I know I’m called James, although not everybody who reads this blog knows that.
But why does this computer sometimes call me Jim. No-one does that. In fact it was my father’s nickname, so I wouldn’t have used it would I?
Does anybody know how to change this American rediculousness?
Incidentally, if anybody calls me Jim on the phone, I immediately put it down, as it is probably a scam.
An Excursion At Wood Green
I went to Turnpike Lane, as I was going to Cockfosters to be picked up by a friend from school. It is an ideal station to be picked up on the northern part of the M25.
I was ahead of time, so I got off at Wood Green, where my father had his printing works and had a walk round. The station itself is virtually unchanged from 1967 or so, which was the last time I used it. Although, the escalators have been modernised and passenger barriers have been installed. But this view is almost identical.
Except for a few details and the Ocado van.
I walked down Station Road took this picture of the works.

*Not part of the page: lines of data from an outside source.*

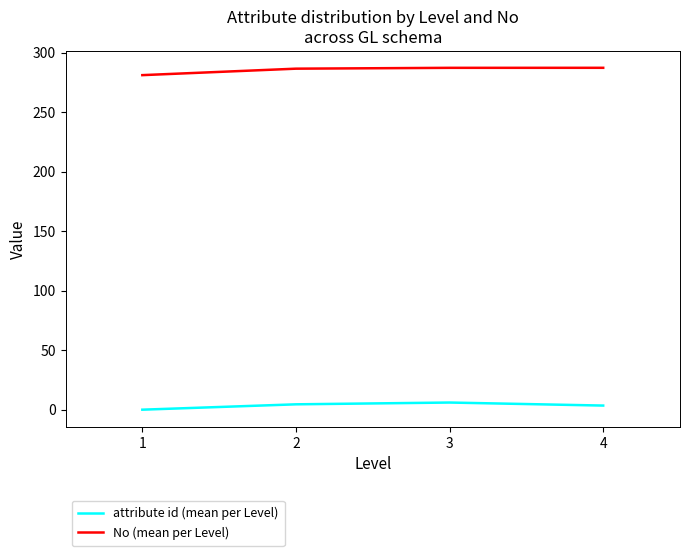

How many lines are shown in the chart?

2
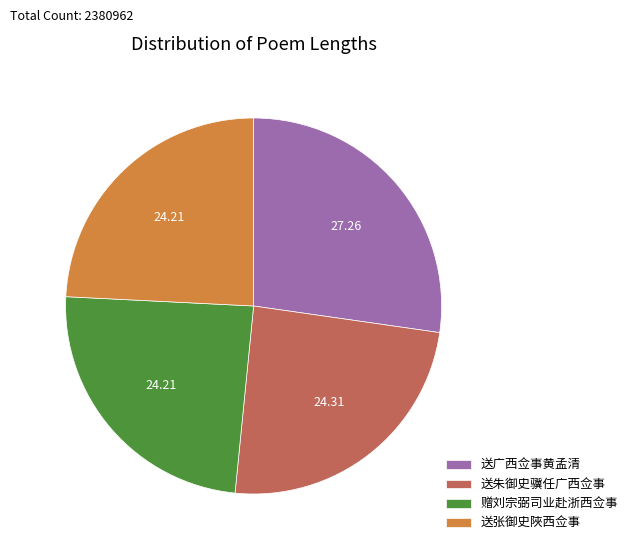

Does 送广西佥事黄孟清 represent more than half of the total?

No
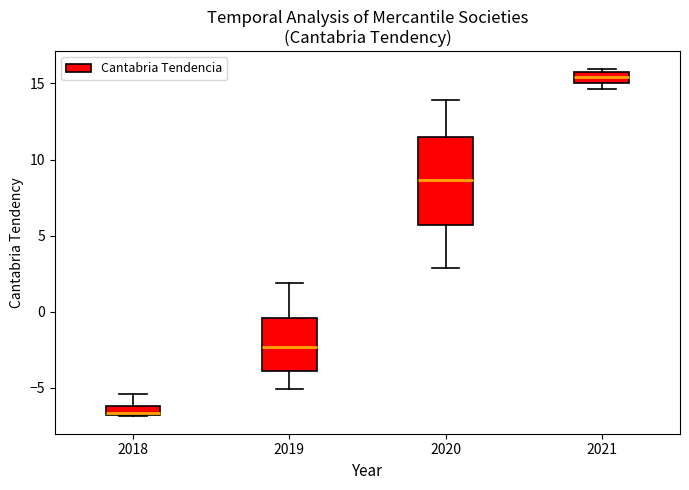

Which box is the tallest, from its lower edge to its upper edge?

2020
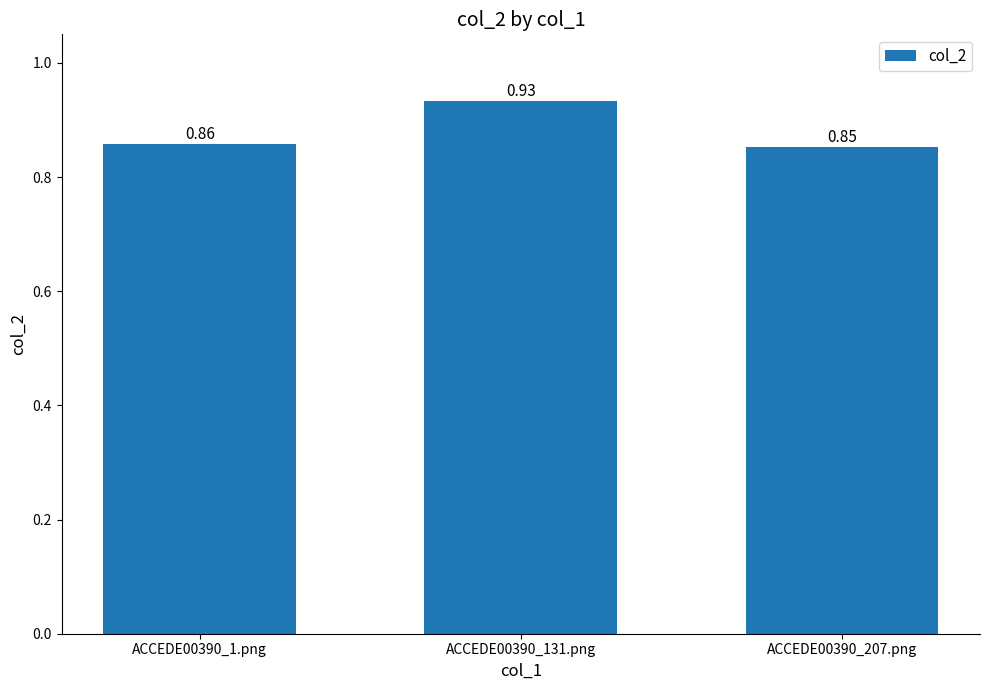

What position from the right is ACCEDE00390_131.png?

2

Note that until perhaps twenty years or so ago, there was a sign saying, H Miller and Sons, above the widest of the arches, which then had a pair of double doors. My father was one of the sons.
My father’s office in the building was at the top left, where new brickwork can be seen. I spent many an hour on a desk there as a young child sitting on a pile of leather bound ledgers watching the trains go to and from the now closed Palace Gates station.
In the photograph, you can also see the parapet, where my grandmother’s ginger cat went about its business in this tale.
Here is a photo of the Jolly Anglers, which hasn’t changed that much since my father used to illegally take me in for lunch in the 1950s.
I also took a photo of where the Rex Cinema used to be.
Many a day, I would go there, whilst my parents worked. It wasn’t that bad a cinema and was magnitudes better than the Essoldo in East Barnet, which had a collander for a roof.
The Greatest Steeplechaser
After Kauto Star ‘s epic victory yesterday, to give him a fifth King George VI Chase, there has been a lot of discussion about who was the greatest steeplechaser.
My late father saw Golden Miller win at Cheltenham in the 1930s a couple of times, just as he saw Arkle win on the television as I did in the 1960s. Unquestionably, to my father, Golden Miller was the greatest and having seen all of those so called greatest since Arkle, like Desert Orchid and Kauto Star, I won’t change my father’s view.
Golden Miller too had a very big handicap and rose above it all. His owner Dorothy Paget was a complete nutcase and insisted he run in the Grand National every year, which he hated. Although he did win the National in record time in 1934, when the fences were a lot bigger, in the midst of his five Cheltenham Gold Cup triumphs.